There’s something about elephants. Ginormous but gentle, full of personality, a strong family connection and eyes that seem to stare deep into your soul. On a recent trip to Thailand, I was lucky enough to delve into the rural side of the country for a three-day jungle – and elephant – adventure in Khao Sok National Park, which I combined with a city stay in Bangkok and a beach escape in Phuket.
Elephant Hills has won awards for its conservation work and animal welfare. All the elephants here have come from the logging or a darker side of the tourism industry, where they have been worked hard in a captive environment. But at Elephant Hills there is no elephant riding, no performing and no chains. The aim is for them to live out the rest of their days in the huge, free-roaming enclosure where open space and kindness prevail and they can do what they do best – be elephants. The human-elephant interaction is limited to a few hours per day, so you may get to feed them, bathe them or watch them splash around in the mud pools; but after that they are left to their own devices in a stunning national park of deep forest and towering mountain ranges.
To get there, we were picked up from our beach hotel and passed tiny villages and rubber plantations on the way to the jungle camp. During the safari, you stay at two camps – one in the jungle and another floating camp on a lake. The tents are simple, with the luxury of an en-suite bathroom, and the electrics are powered by solar energy at the floating camp, so you feel off-grid. What really stood out for me was walking down the pontoon to my floating tent and seeing that it had its own kayaks, so I could venture out onto the lake and explore.
There is a set itinerary that you can opt in and out of. You can canoe along the Sok River with a guide, trek through the jungle in search of gibbons and macaques, or explore the inlets of Cheow-Lan Lake on a guided canoe safari. Alternatively, you can just relax by the pool at the main camp listening to the sounds of the monkeys in the trees; or, at the lake camp, jump in the water for a swim straight from your tent’s decking.

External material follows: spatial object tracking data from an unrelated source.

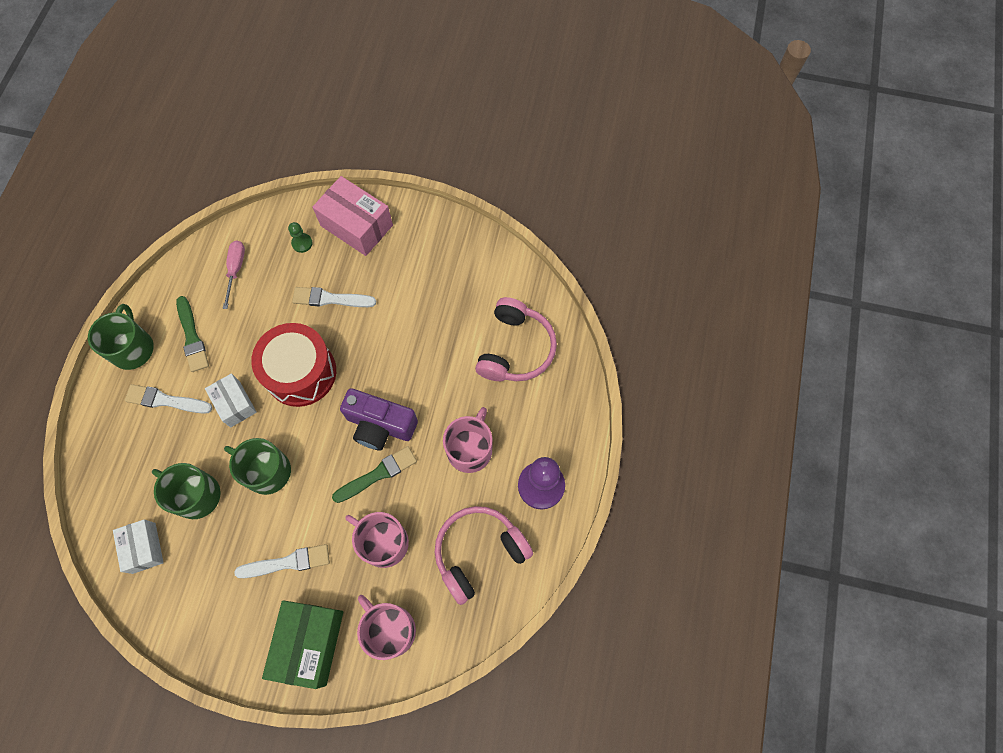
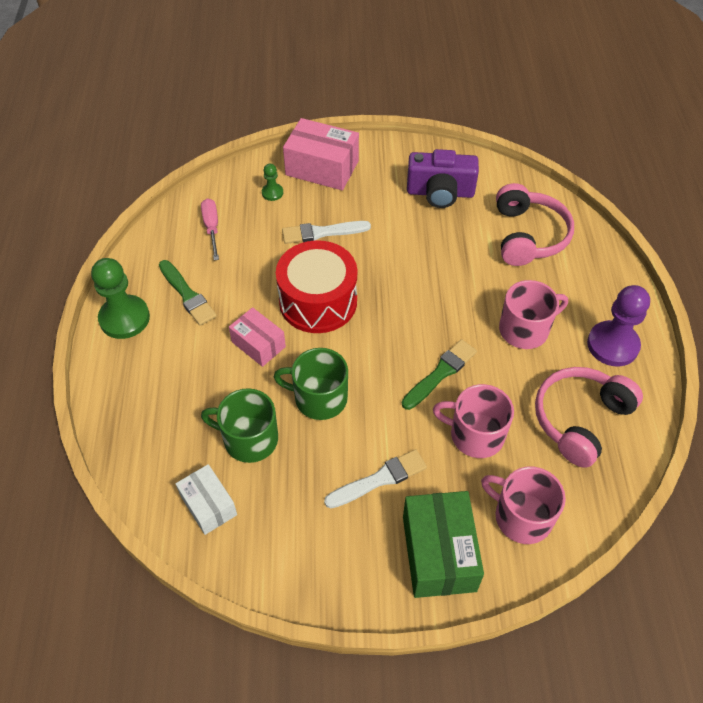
camera: 15 degrees left, 15 degrees down
green mug [88,304,154,370] -> green pawn [91,258,150,339]
white brush [125,384,212,414] -> none
white box [205,373,257,427] -> pink box [229,307,286,367]
purple camera [340,388,418,450] -> purple camera moved to [407,149,479,208]
pink mug [443,407,493,473] -> pink mug turned 60 degrees clockwise [499,280,568,349]

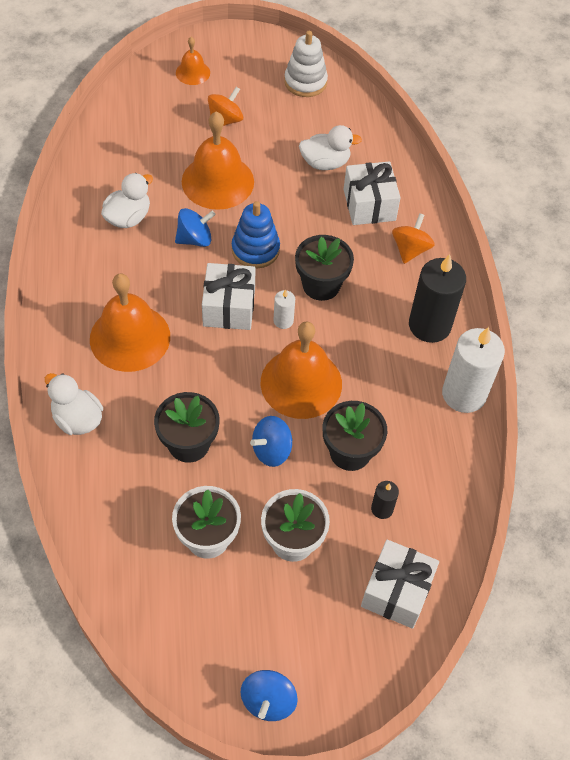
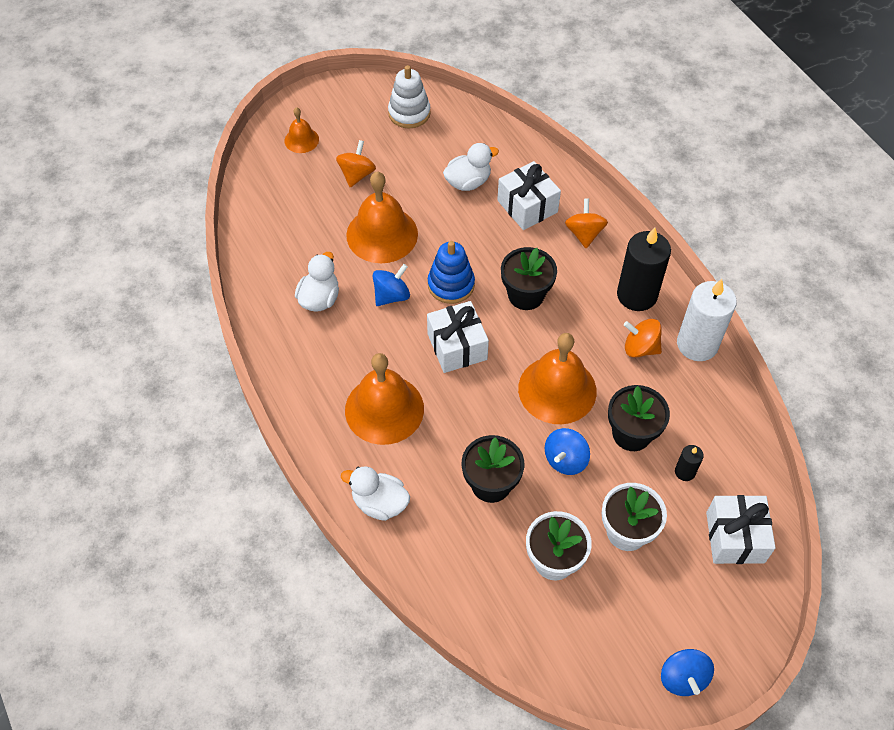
camera: 20 degrees left, 0 degrees up
white candle [274,289,295,329] -> none
none -> orange spinning top [624,319,662,358]

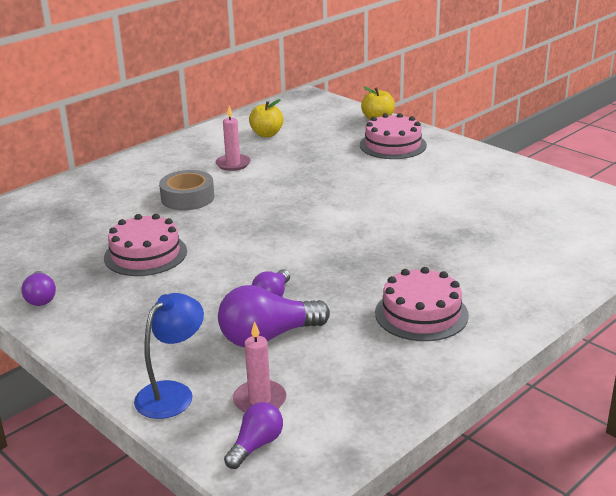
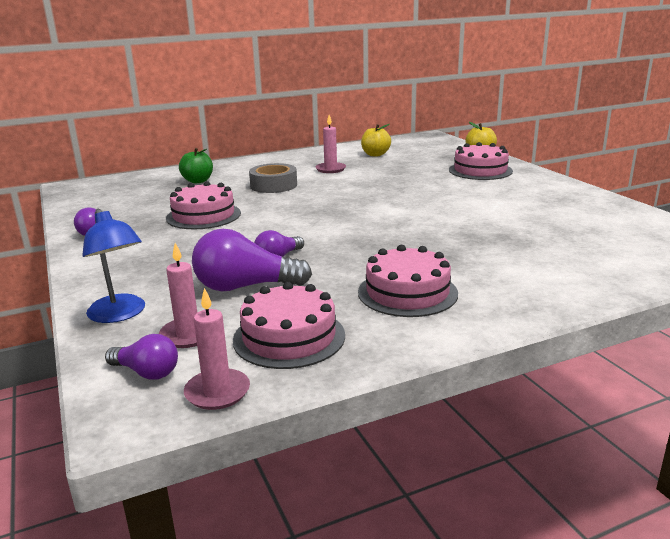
camera: 20 degrees right, 5 degrees down
blue lamp [134,293,204,419] -> blue lamp turned 90 degrees clockwise [82,209,145,323]
purple light bulb [224,402,283,469] -> purple light bulb turned 60 degrees clockwise [105,334,178,380]
none -> green apple [179,148,213,183]
none -> pink candle [184,288,250,410]
none -> pink cake [233,282,345,369]

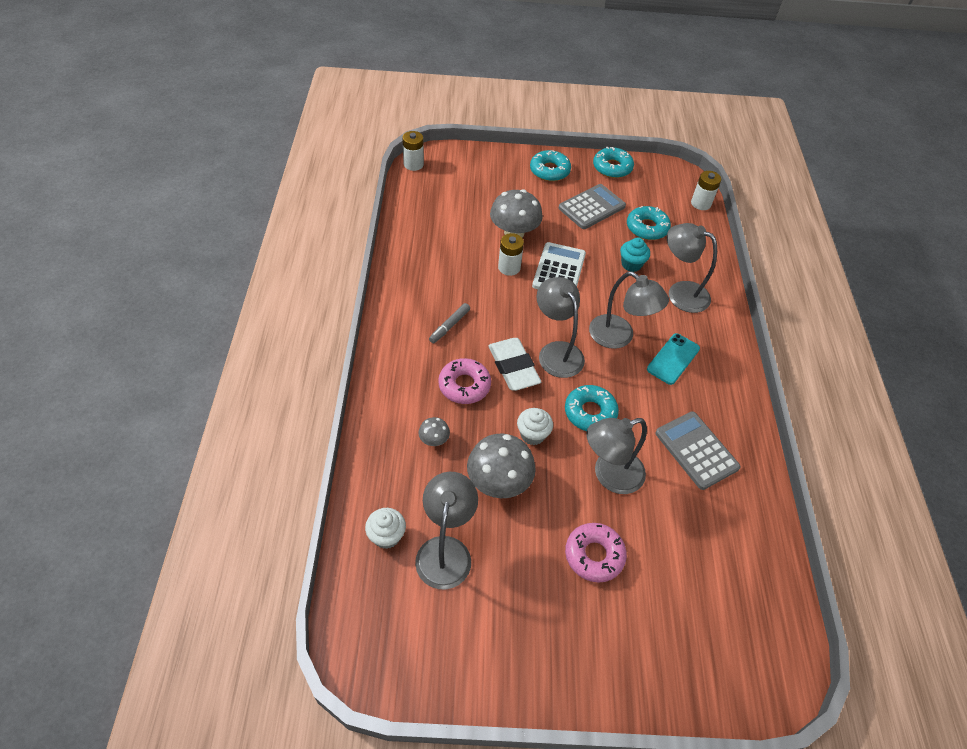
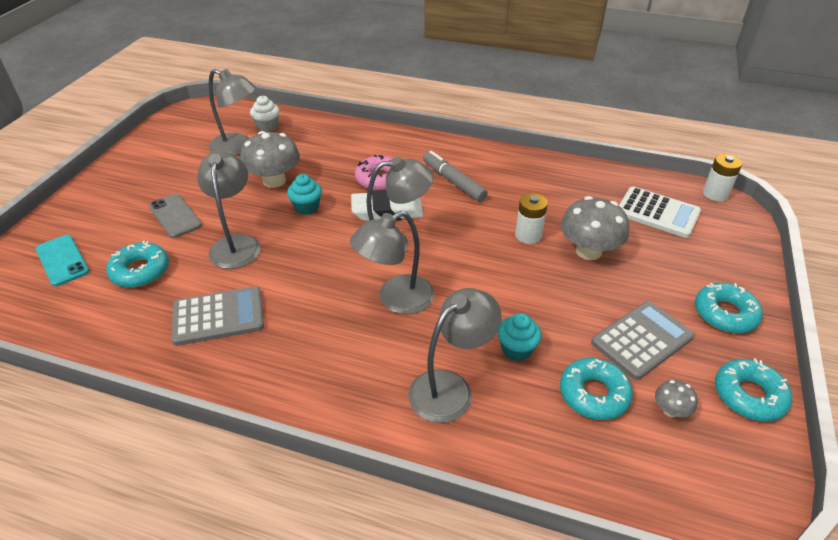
camera: 110 degrees right, 10 degrees down
grey mushroom [418,417,450,446] -> grey mushroom moved to [655,380,698,417]
grey marker [429,303,470,343] -> grey marker [423,151,488,202], size x1.51
white cupcake [517,408,553,445] -> turquoise cupcake [287,174,322,215]
white calculator [532,242,586,289] -> white calculator moved to [619,186,701,238]
grey calculator [559,184,626,229] -> grey calculator turned 105 degrees counterclockwise [591,301,695,380]
turquoise donut [565,385,619,431] -> turquoise donut moved to [106,241,169,288]
pink donut [565,523,627,583] -> grey phone [149,194,202,238]
turquoise phone [647,333,700,385] -> turquoise phone moved to [36,235,89,286]
white battery [691,171,721,210] -> none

Elephant Hills works closely with the local community and a school often comes in to do a performance at the camp in the evening. If you want to take school supplies such as pens with you, they are very happy to take them and pass them on to the local children. The buffet is cooked fresh on site and the bar-tenders also know how to make a mean cocktail after a day discovering the jungle. If you love nature and wildlife, and want to add something utterly unforgettable to your Thailand holiday, I would highly recommend Elephant Hills Jungle Lake Safari.
It's easy to pair a stay at Elephant Hills with time to relax on the beach as transfers to and from many of the popular beach resorts are included in your stay. If you're looking for a peaceful paradise to rest your head, we recommend Bangsak Village in Khao Lak, a low-key resort fringed by vanilla sands. It's geared up towards couples, but families with children over 12 are also welcome. We love the quirky accommodation; choose from a palm-shaded chalet or a thatched cottage, a two-storey room with a dreamy bathtub or a new Ravenala room that has direct access to the pool.
If you're ready to liven the pace after time in the jungle wilderness, Phuket is a vibrant and bustling resort where you're spoilt for choice with things to do. Marina Phuket Resort, a hidden gem that we've made exclusive to Kuoni guests in the UK, puts you right in the heart of the action yet manages to feel calm and secluded. It's like two worlds rolled into one – surrounded in a blanket of jungle with tranquil pools, tropical gardens and wildlife. But step outside the grounds and you're part of the bustling resort town of Karon, where you’ll find a lively night market, local eateries and one of the longest beaches in Phuket.